No... If the shield is floating at both ends, any noise will just move the shield like a leaf floating in the breeze. How much wind did the leaf stop? The floating shield will pick up noise and then retransmit it to the internal conductors.
Quote:
I found another thread in which EveAnna Manley and Monster cable also suggest Option 5 (without cap coupling at one end):

Monster cables unbalanced theory

It's a good read although the OP's posts are a bit redundant.
The cap is a hybrid grounding approach to make the shield more robust at stopping RF, while still NOT providing a low impedance path at mains frequency that could cause loops or unwanted ground contamination.

Note: I didn't make this stuff up. I read it in a book about grounding and shielding a few decades ago.
Quote:
I checked out a reactance chart (nomograph) and if I'm reading it correct a low impedance cable (75, 100, 150 ohms) even at quite high capacitances doesn't start rolling off until quite high frequency.
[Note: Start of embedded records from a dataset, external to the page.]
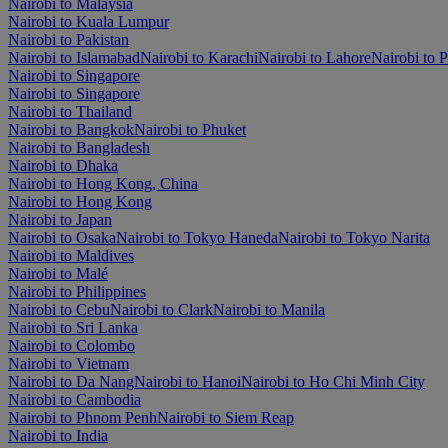
Nairobi to Malaysia
Nairobi to Kuala Lumpur
Nairobi to Pakistan
Nairobi to Islamabad
Nairobi to Karachi
Nairobi to Lahore
Nairobi to 
Nairobi to Singapore
Nairobi to Singapore
Nairobi to Thailand
Nairobi to Bangkok
Nairobi to Phuket
Nairobi to Bangladesh
Nairobi to Dhaka
Nairobi to Hong Kong, China
Nairobi to Hong Kong
Nairobi to Japan
Nairobi to Osaka
Nairobi to Tokyo Haneda
Nairobi to Tokyo Narita
Nairobi to Maldives
Nairobi to Malé
Nairobi to Philippines
Nairobi to Cebu
Nairobi to Clark
Nairobi to Manila
Nairobi to Sri Lanka
Nairobi to Colombo
Nairobi to Vietnam
Nairobi to Da Nang
Nairobi to Hanoi
Nairobi to Ho Chi Minh City
Nairobi to Cambodia
Nairobi to Phnom Penh
Nairobi to Siem Reap
Nairobi to India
Like, high enough for anyone recording at 44.1khz not to worry about. I may be wrong though but looks that way from what I can see.

Cheers
For audio interfaces all (most?) well designed gear will have a finite source impedance (build out resistors), so the dominant cable frequency response effect will be a simple LPF formed by the build out R and the cable C.

Characteristic cable impedance for modest length audio cables is mostly insignificant at audio frequencies. Even DCR is not very significant except for speaker cables where the current can cause IR voltage losses in long speaker runs. For passing RF and Digital signals the wavelengths are short enough wrt cable length, that characteristic cable impedance and proper terminations do matter (reflections inside the cable interfere with signals).